Data items:
┄┄┄┄┄┄┄┄┄┄┄┄┄┄┄┄┄┄┄┄

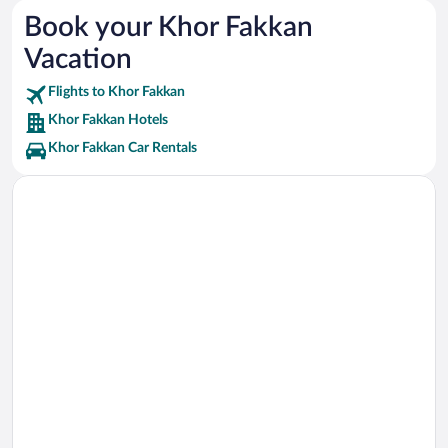
Fujairah Museum Vacations
Book your Khor Fakkan
Sheikh Zayed Mosque Vacations
Vacation
City Centre Fujairah Vacations
Flights to Khor Fakkan
Khor Fakkan Hotels
Khor Fakkan Car Rentals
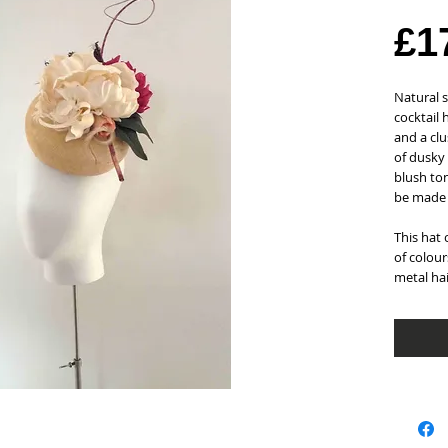
£1
Natural 
cocktail 
and a clu
of dusky
blush ton
be made 
This hat 
of colour
metal ha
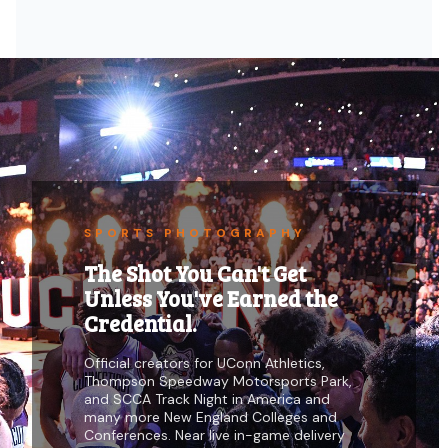
SPORTS PHOTOGRAPHY
The Shot You Can't Get
Unless You've Earned the
Credential.
Official creators for UConn Athletics,
Thompson Speedway Motorsports Park,
and SCCA Track Night in America and
many more New England Colleges and
Conferences. Near live in-game delivery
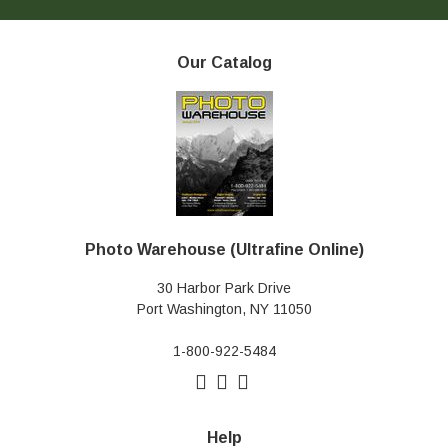
Our Catalog
Photo Warehouse (Ultrafine Online)
30 Harbor Park Drive
Port Washington, NY 11050
1-800-922-5484
Help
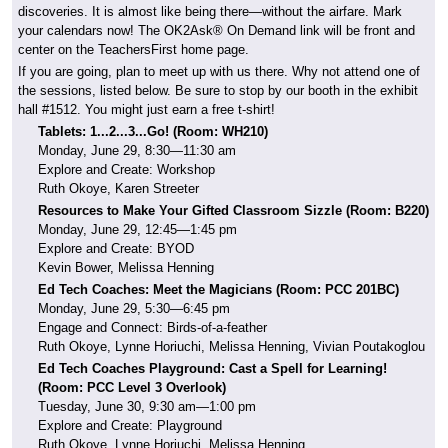
discoveries. It is almost like being there—without the airfare. Mark
your calendars now! The OK2Ask® On Demand link will be front and
center on the TeachersFirst home page.
If you are going, plan to meet up with us there. Why not attend one of
the sessions, listed below. Be sure to stop by our booth in the exhibit
hall #1512. You might just earn a free t-shirt!
Tablets: 1...2...3...Go! (Room: WH210)
Monday, June 29, 8:30—11:30 am
Explore and Create: Workshop
Ruth Okoye, Karen Streeter
Resources to Make Your Gifted Classroom Sizzle (Room: B220)
Monday, June 29, 12:45—1:45 pm
Explore and Create: BYOD
Kevin Bower, Melissa Henning
Ed Tech Coaches: Meet the Magicians (Room:
PCC 201BC)
Monday, June 29, 5:30—6:45 pm
Engage and Connect: Birds-of-a-feather
Ruth Okoye, Lynne Horiuchi, Melissa Henning, Vivian Poutakoglou
Ed Tech Coaches Playground: Cast a Spell for Learning!
(Room:
PCC Level 3 Overlook)
Tuesday, June 30, 9:30 am—1:00 pm
Explore and Create: Playground
Ruth Okoye, Lynne Horiuchi, Melissa Henning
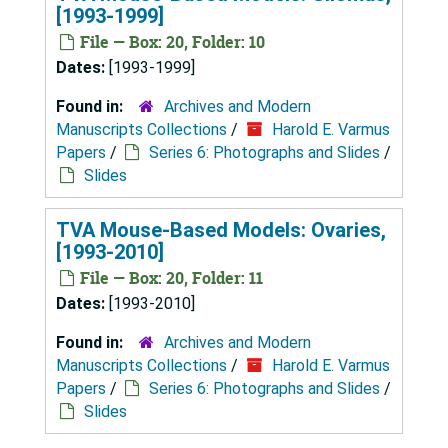
[1993-1999]
File — Box: 20, Folder: 10
Dates:
[1993-1999]
Found in:
Archives and Modern
Manuscripts Collections
/
Harold E. Varmus
Papers
/
Series 6: Photographs and Slides
/
Slides
TVA Mouse-Based Models: Ovaries,
[1993-2010]
File — Box: 20, Folder: 11
Dates:
[1993-2010]
Found in:
Archives and Modern
Manuscripts Collections
/
Harold E. Varmus
Papers
/
Series 6: Photographs and Slides
/
Slides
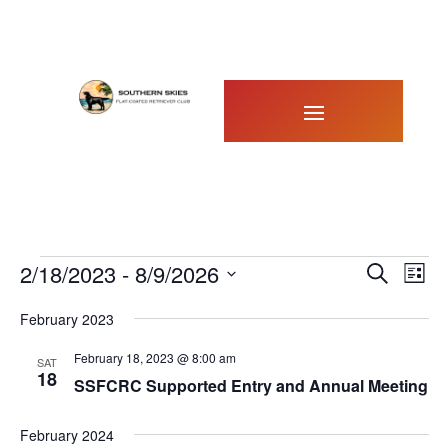
Events
Events
Eve
2/18/2023
 - 
8/9/2026
Search
List
Vie
Search
Select
Nav
February 2023
and
date.
Views
February 18, 2023 @ 8:00 am
SAT
Naviga
18
SSFCRC Supported Entry and Annual Meeting
February 2024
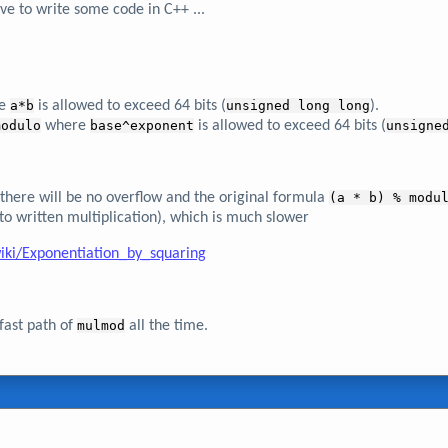
ave to write some code in C++ ...
e
a*b
is allowed to exceed 64 bits (
unsigned long long
).
modulo
where
base^exponent
is allowed to exceed 64 bits (
unsigne
en there will be no overflow and the original formula
(a * b) % modu
 to written multiplication), which is much slower
iki/Exponentiation_by_squaring
fast path of
mulmod
all the time.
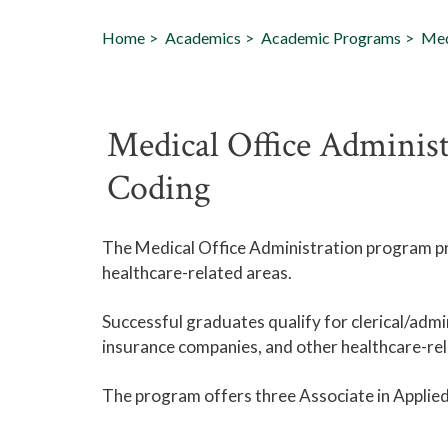
Home
Academics
Academic Programs
Med
Medical Office Administ
Coding
The Medical Office Administration program pr
healthcare-related areas.
Successful graduates qualify for clerical/admin
insurance companies, and other healthcare-rel
The program offers three Associate in Applied 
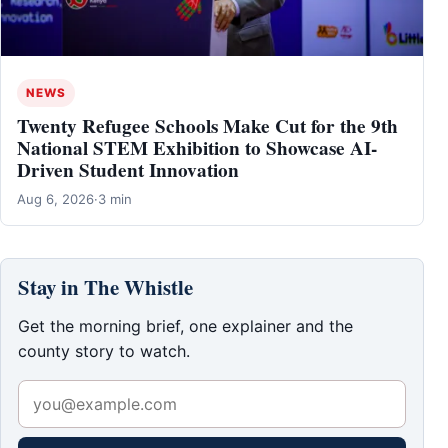
NEWS
Twenty Refugee Schools Make Cut for the 9th
National STEM Exhibition to Showcase AI-
Driven Student Innovation
Aug 6, 2026
·
3 min
Stay in The Whistle
Get the morning brief, one explainer and the
county story to watch.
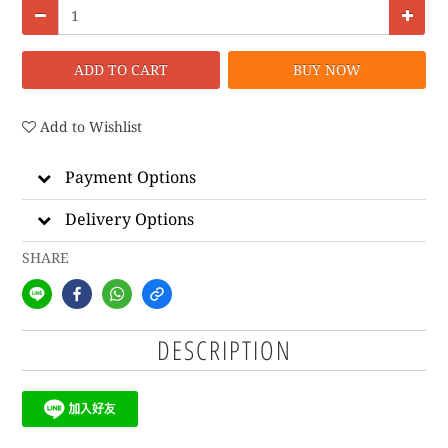
ADD TO CART
BUY NOW
Add to Wishlist
Payment Options
Delivery Options
SHARE
DESCRIPTION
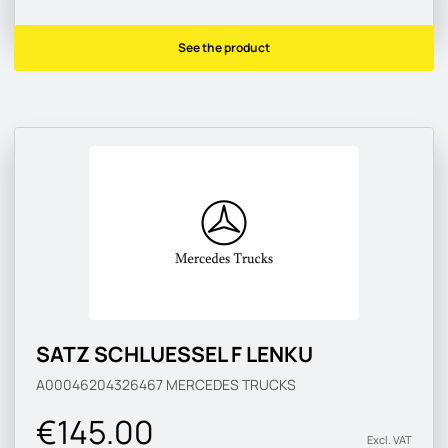
See the product
SATZ SCHLUESSEL F LENKU
A00046204326467
MERCEDES TRUCKS
€145.00
Excl. VAT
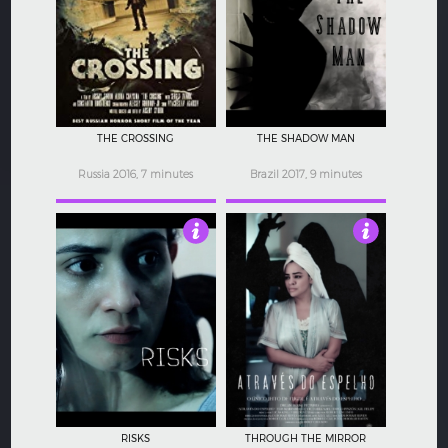
4
4
THE CROSSING
THE SHADOW MAN
Russia 2016, 7 minutes
Brazil 2017, 9 minutes
3
3
RISKS
THROUGH THE MIRROR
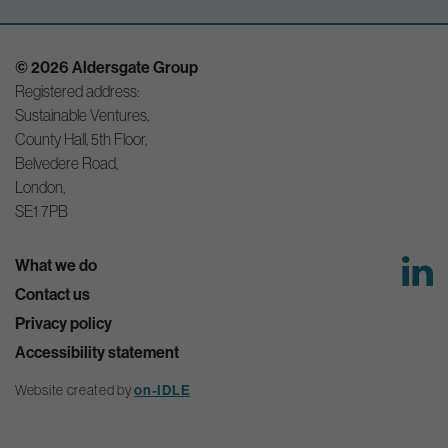
© 2026 Aldersgate Group
Registered address:
Sustainable Ventures,
County Hall, 5th Floor,
Belvedere Road,
London,
SE1 7PB
What we do
Contact us
Privacy policy
Accessibility statement
on-IDLE
Website created by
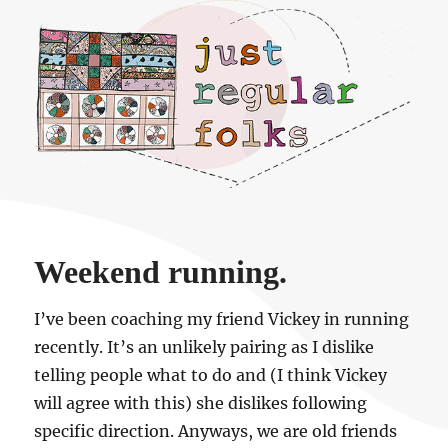
Just regular folks.
Weekend running.
I’ve been coaching my friend Vickey in running
recently. It’s an unlikely pairing as I dislike
telling people what to do and (I think Vickey
will agree with this) she dislikes following
specific direction. Anyways, we are old friends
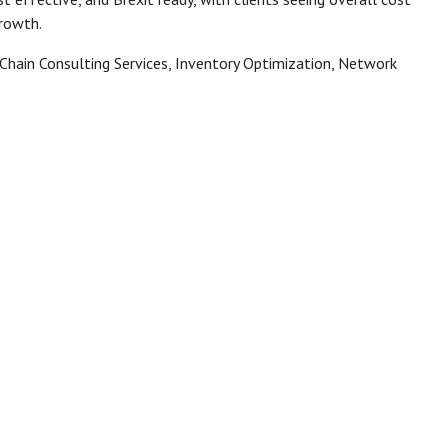
growth.
 Chain Consulting Services, Inventory Optimization, Network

┄┄┄┄┄┄┄┄┄┄┄┄┄┄┄┄┄┄┄┄

**Description of the task**. Starting with the first line of the data above and ending with the line containing "Ruth Okoye, Karen Streeter", please restate every line exactly, leaving images out.

**Solution to this problem**.
Fujairah Museum Vacations
Book your Khor Fakkan
Sheikh Zayed Mosque Vacations
Vacation
City Centre Fujairah Vacations
Flights to Khor Fakkan
Khor Fakkan Hotels
Khor Fakkan Car Rentals
£1
Natural 
cocktail 
and a clu
of dusky
blush ton
be made 
This hat 
of colour
metal ha
SPORTS PHOTOGRAPHY
The Shot You Can't Get
Unless You've Earned the
Credential.
Official creators for UConn Athletics,
Thompson Speedway Motorsports Park,
and SCCA Track Night in America and
many more New England Colleges and
Conferences. Near live in-game delivery
Our Catalog
Photo Warehouse (Ultrafine Online)
30 Harbor Park Drive
Port Washington, NY 11050
1-800-922-5484
Help
discoveries. It is almost like being there—without the airfare. Mark
your calendars now! The OK2Ask® On Demand link will be front and
center on the TeachersFirst home page.
If you are going, plan to meet up with us there. Why not attend one of
the sessions, listed below. Be sure to stop by our booth in the exhibit
hall #1512. You might just earn a free t-shirt!
Tablets: 1...2...3...Go! (Room: WH210)
Monday, June 29, 8:30—11:30 am
Explore and Create: Workshop
Ruth Okoye, Karen Streeter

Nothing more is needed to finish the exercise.